INSTRUÇÕES DO EXERCÍCIO
Para cada afirmação, determine se está de acordo com a notícia sobre a privatização dos transportes públicos. Responda sim ou não e cite textualmente as palavras decisivas.
(a) O requerimento foi entregue no Tribunal Constitucional.
(b) O requerimento reúne menos de 20 assinaturas de deputados.
(c) Segundo Rui Paulo Figueiredo, o Governo legislou com autorização legislativa da Assembleia da República.

Privatização dos transportes públicos. PS acusa Governo de violar dois princípios constitucionais

Requerimento para a fiscalização sucessiva da constitucionalidade dos diplomas do Governo para a concessão da Carris e do Metro de Lisboa foi hoje entregue no Tribunal Constitucional.

O PS alega que o Governo violou o princípio da reserva relativa de competência legislativa do parlamento e também reduziu de forma injustificada as competências da autarquia nos diplomas referentes à concessão dos transportes públicos de Lisboa.

Estes são os dois principais fundamentos invocados pelos deputados socialistas subscritores do requerimento hoje entregue no Tribunal Constitucional para a fiscalização sucessiva da constitucionalidade dos diplomas do Governo para a concessão da Carris e do Metro de Lisboa.

De acordo com o coordenador da bancada socialista para os assuntos económicos, Rui Paulo Figueiredo, o requerimento para a fiscalização sucessiva da constitucionalidade tem mais de 30 assinaturas de deputados, "todos do PS".

"Consideramos que o Governo violou o princípio da reserva relativa de competência legislativa, legislando sem ter autorização legislativa da Assembleia da República. Ao mesmo tempo, o Governo violou o princípio [constitucional] que proíbe uma redução injustificada das atribuições e competências das autarquias locais", advogou Rui Paulo Figueiredo.

Registos extraídos de um conjunto de dados
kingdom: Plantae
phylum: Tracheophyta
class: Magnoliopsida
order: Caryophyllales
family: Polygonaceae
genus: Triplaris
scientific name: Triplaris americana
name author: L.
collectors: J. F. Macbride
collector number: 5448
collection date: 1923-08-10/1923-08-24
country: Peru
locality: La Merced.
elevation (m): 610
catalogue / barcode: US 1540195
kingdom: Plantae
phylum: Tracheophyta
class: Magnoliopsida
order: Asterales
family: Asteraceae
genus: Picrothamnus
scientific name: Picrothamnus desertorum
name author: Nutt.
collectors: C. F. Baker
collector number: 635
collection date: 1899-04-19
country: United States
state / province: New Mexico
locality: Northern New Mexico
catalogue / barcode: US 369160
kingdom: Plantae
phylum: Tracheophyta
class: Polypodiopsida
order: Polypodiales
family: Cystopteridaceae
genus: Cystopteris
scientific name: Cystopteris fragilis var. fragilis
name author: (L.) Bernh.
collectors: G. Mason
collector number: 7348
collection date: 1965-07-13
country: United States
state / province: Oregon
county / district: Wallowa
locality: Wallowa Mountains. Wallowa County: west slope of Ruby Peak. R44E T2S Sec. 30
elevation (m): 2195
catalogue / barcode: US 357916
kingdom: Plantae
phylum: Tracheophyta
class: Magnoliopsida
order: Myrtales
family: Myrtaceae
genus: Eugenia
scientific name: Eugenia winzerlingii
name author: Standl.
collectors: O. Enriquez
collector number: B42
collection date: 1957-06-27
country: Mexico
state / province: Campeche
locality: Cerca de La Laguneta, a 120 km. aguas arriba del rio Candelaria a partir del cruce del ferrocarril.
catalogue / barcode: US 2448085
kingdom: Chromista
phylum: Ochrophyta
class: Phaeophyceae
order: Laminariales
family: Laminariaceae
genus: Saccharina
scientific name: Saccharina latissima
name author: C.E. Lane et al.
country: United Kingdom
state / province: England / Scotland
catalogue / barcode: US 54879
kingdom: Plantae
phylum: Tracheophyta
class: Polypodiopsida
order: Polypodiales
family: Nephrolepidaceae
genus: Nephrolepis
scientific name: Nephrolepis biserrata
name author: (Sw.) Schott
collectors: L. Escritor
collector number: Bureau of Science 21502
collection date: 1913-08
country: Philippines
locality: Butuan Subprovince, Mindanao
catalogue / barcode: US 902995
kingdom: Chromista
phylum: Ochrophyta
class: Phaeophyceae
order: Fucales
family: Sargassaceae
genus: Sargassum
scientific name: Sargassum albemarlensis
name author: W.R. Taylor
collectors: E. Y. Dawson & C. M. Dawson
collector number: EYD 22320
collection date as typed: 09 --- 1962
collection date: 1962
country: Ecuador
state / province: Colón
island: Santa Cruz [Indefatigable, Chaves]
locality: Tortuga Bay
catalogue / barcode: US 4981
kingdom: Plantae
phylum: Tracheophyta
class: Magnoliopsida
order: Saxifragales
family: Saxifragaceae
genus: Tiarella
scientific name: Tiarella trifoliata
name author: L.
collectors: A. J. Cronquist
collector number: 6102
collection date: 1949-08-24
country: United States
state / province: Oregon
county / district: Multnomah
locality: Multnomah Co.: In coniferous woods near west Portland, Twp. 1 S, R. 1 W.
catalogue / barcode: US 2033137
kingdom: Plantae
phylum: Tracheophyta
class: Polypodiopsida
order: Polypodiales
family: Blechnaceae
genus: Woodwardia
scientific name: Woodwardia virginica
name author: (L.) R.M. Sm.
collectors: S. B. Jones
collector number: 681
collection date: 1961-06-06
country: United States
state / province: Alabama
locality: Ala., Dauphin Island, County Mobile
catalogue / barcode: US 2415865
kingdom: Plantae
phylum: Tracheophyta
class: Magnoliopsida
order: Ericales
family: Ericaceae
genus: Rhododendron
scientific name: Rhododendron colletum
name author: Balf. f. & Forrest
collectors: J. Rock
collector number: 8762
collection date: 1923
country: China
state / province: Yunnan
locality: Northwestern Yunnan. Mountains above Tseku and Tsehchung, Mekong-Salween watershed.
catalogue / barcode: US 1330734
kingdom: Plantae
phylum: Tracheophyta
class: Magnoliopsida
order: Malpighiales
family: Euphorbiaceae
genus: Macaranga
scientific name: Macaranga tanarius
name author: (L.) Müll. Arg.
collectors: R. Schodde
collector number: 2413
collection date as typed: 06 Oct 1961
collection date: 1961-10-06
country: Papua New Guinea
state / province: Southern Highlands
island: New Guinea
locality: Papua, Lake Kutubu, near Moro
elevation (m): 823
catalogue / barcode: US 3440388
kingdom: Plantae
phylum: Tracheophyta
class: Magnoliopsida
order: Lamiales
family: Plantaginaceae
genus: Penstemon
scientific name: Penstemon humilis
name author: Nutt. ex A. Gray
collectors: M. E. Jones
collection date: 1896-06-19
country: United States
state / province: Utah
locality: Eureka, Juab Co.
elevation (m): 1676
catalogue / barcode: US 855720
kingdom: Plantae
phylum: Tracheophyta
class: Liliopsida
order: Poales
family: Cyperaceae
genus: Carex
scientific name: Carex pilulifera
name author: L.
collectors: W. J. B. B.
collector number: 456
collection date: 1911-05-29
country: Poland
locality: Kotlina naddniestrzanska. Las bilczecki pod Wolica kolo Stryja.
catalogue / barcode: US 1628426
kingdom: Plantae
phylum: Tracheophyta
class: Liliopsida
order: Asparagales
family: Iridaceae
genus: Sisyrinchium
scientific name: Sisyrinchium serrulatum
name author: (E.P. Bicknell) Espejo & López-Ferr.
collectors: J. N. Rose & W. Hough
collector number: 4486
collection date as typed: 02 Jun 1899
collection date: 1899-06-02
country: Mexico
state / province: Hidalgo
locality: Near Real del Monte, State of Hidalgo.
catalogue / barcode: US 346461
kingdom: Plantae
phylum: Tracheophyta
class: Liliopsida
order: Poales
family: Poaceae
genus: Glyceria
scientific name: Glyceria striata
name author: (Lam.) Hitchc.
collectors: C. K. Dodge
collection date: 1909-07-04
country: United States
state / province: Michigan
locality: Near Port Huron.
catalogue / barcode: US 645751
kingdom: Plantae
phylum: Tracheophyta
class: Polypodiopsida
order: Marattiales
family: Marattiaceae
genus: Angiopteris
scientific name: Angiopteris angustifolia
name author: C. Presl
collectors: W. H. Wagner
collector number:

RESPOSTA
(a) Sim: "foi hoje entregue no Tribunal Constitucional".
(b) Não: "tem mais de 30 assinaturas de deputados".
(c) Não: "legislando sem ter autorização legislativa da Assembleia da República".